It is difficult in the age of technology to define “the traditional work environment.” The BYOD and work-from-home era has allowed flexible work schedules to keep employees happy and allows businesses to save on overhead costs such as heating, electricity, etc. At the same time, tech startup teams are residing in church basements, and young entrepreneurs are renting desks in shared workspace buildings. No matter what people are doing and where they are working, the reality is that the typical nine-to-five schedule is dead.
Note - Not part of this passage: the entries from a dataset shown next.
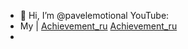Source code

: - 👋 Hi, I’m @pavelemotional
YouTube:
- My | [Achievement_ru] [Achievement_ru]
- 
[Achievement_ru]: <https://github.com/pavelemotional/pavelemotional/blob/main/Achievement_ru.md>

<!---
- 👀 I’m interested in ...
- 🌱 I’m currently learning ...
- 💞️ I’m looking to collaborate on ...
- 📫 How to reach me ...
pavelemotional/pavelemotional is a ✨ special ✨ repository because its `README.md` (this file) appears on your GitHub profile.
You can click the Preview link to take a look at your changes.
--->
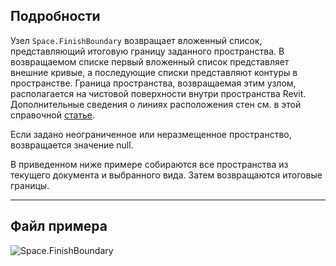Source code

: ## Подробности
Узел `Space.FinishBoundary` возвращает вложенный список, представляющий итоговую границу заданного пространства. В возвращаемом списке первый вложенный список представляет внешние кривые, а последующие списки представляют контуры в пространстве. Граница пространства, возвращаемая этим узлом, располагается на чистовой поверхности внутри пространства Revit. Дополнительные сведения о линиях расположения стен см. в этой справочной [статье](https://help.autodesk.com/view/RVT/2024/RUS/?guid=GUID-0BB62832-36DD-4E06-A9D4-EE98CE0FCF89).

Если задано неограниченное или неразмещенное пространство, возвращается значение null.

В приведенном ниже примере собираются все пространства из текущего документа и выбранного вида. Затем возвращаются итоговые границы.

___
## Файл примера

![Space.FinishBoundary](./Revit.Elements.Space.FinishBoundary_img.jpg)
Many people work when they want to, and where they want to, even if that means staying glued to a computer screen until the early hours of the morning. The hyper-professional, suit-and-tie organizations still exist – mostly in financial districts – while other folks pad around the office in jeans and flip flops. Despite all of these different workplace characteristics, and the ever evolving definitions of “work” and “career,” one thing is pretty clear – technology as a whole is continuing to change how we all work, and the cloud, in particular, is the key driver in allowing us to clock in, collaborate and contribute from anywhere in the world. In this slideshow, David Block, senior vice president, Engineering, Backupify, looks at a few ways the cloud is contributing to the transformation of the modern day workspace.
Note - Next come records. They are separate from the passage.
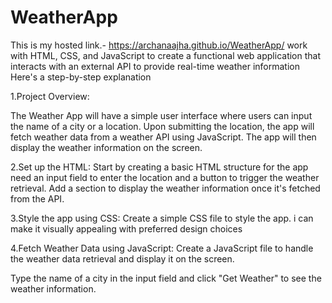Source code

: # WeatherApp
This is my hosted link.-  https://archanaajha.github.io/WeatherApp/
work with HTML, CSS, and JavaScript to create a functional web application that interacts with an external API to provide real-time weather information
Here's a step-by-step explanation 

1.Project Overview:

The Weather App will have a simple user interface where users can input the name of a city or a location.
Upon submitting the location, the app will fetch weather data from a weather API using JavaScript.
The app will then display the weather information on the screen.

2.Set up the HTML:
Start by creating a basic HTML structure for the app need an input field to enter the location and a button to trigger the weather retrieval.
Add a section to display the weather information once it's fetched from the API.

3.Style the app using CSS:
Create a simple CSS file to style the app. i can make it visually appealing with  preferred design choices

4.Fetch Weather Data using JavaScript:
Create a JavaScript file to handle the weather data retrieval and display it on the screen.


Type the name of a city in the input field and click "Get Weather" to see the weather information.

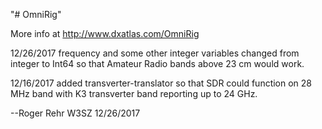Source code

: "# OmniRig" 

More info at http://www.dxatlas.com/OmniRig

12/26/2017 frequency and some other integer variables changed from integer to Int64 so that Amateur Radio bands above 23 cm would work.

12/16/2017 added transverter-translator so that SDR could function on 28 MHz band with K3 transverter band reporting up to 24 GHz.

--Roger Rehr W3SZ 12/26/2017

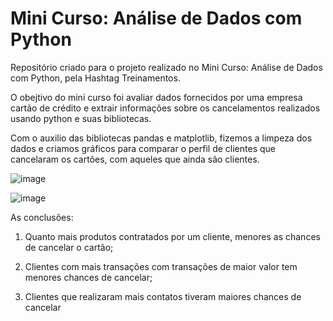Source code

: # Mini Curso: Análise de Dados com Python
Repositório criado para o projeto realizado no Mini Curso: Análise de Dados com Python, pela Hashtag Treinamentos. 

O obejtivo do mini curso foi avaliar dados fornecidos por uma empresa cartão de crédito e extrair informações sobre os cancelamentos realizados usando python e suas bibliotecas.

Com o auxilio das bibliotecas pandas e matplotlib, fizemos a limpeza dos dados e criamos gráficos para comparar o perfil de clientes que cancelaram os cartões, com aqueles que ainda são clientes.

![image](https://user-images.githubusercontent.com/86981990/192804800-2c63b768-e852-479f-9a50-e432e74201d6.png)

![image](https://user-images.githubusercontent.com/86981990/192898662-b4f88e2a-776e-4b15-a447-c80f7a66d0b6.png)



As conclusões:

1) Quanto mais produtos contratados por um cliente, menores as chances de cancelar o cartão;

2) Clientes com mais transações com transações de maior valor tem menores chances de cancelar;

3) Clientes que realizaram mais contatos tiveram maiores chances de cancelar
Transforming the Modern Day Workspace
Click through for a closer look at ways the cloud is contributing to the transformation of today’s workplace, as identified by David Block, senior vice president, Engineering, Backupify.
Hardware is smaller and sleeker.
Pre-cloud, most office computers were a mess of tangled cords and colossal towers that barely left room for employees to fit their legs under their desks. Now, the cloud allows for smaller, more functional devices – including slimmer computers, smartphones and tablets – to be seamlessly integrated into the work environment. The amount of storage space available on a 20-inch iMac computer in 2008 was 250GB. In 2014, that number has doubled, with 500GB of storage available on today’s MacBook Pro. What’s more is that the percentage of companies reporting heavy BYOD usage among employees is now at 60 percent.
Software is the service and the service has never been better.
While cloud software services still trail packaged software sales, that dynamic is shifting. In fact, 25 percent of software applications will be software as a service by 2020. Pre-cloud, installing Windows 95 on a computer required 13 floppy disks. Today, “floppies” are obsolete and software lives online, is constantly updated, and is accessible from anywhere.
The paperless office is around the corner.
The cloud puts documents at your finger tips and lets you share instantly and collaborate in real time. This has in many ways eliminated the need for hard copy printouts. It’s a good thing, too, because the cost of printer ink is skyrocketing. At 71 cents per milliliter, it costs more than the same amount of wine (13 cents), oil (8 cents) and even blood (40 cents). Based on those factors, printing industry revenue is expected to decrease 2.4 percent in 2014.
Collaboration has never been easier.
Pre-cloud, employees worked individually on projects and then met with their team members once a week to talk about progress. As people who work in team-based office environments know, a lot can happen in a week. With the help of the cloud, live collaboration has never been easier. Employees can work on projects simultaneously and communicate in real time. This is a huge benefit for companies, and those that have embraced collaboration are 73 percent more likely to report improved sales and new customer acquisitions.
Work from home, work from anywhere.
Telecommuting has increased nearly 80 percent since 2005 and 25 million Americans work from home or a remote location for a portion of their workweek. Though there’s something comforting about having an office to call home and a place to reconnect with co-workers, being able to work anywhere at any time is a luxury that can greatly impact an organization’s bottom line.
Data protection and storage moves from the filing cabinet to the cloud.
There once was a time when co-workers fought over filing space, but today, data protection and storage has moved away from the cabinet and into the cloud. An estimated one Exabyte of data is stored on the cloud, and much more is coming. But with so much data in the cloud, are companies taking the right steps to protect it? Research says no. While 54 percent of IT pros use some form of software-as-a-service applications, only 48 percent of companies are backing up the data they store.
The cloud has had an enormous impact on the traditional work environment, and in many ways, made the typical work day less typical and a whole lot easier for employees. Companies should take advantage of all these benefits, while also understanding that this new “cloudy” frontier still requires the IT department’s attention. The cloud also comes with a need for increased security and backup technology. The real successful companies will be those who can take advantage of the latest and greatest technology to transform the workplace, and improve the bottom line without losing sight of the precautionary measures necessary to navigate the dangerous sea of innovation.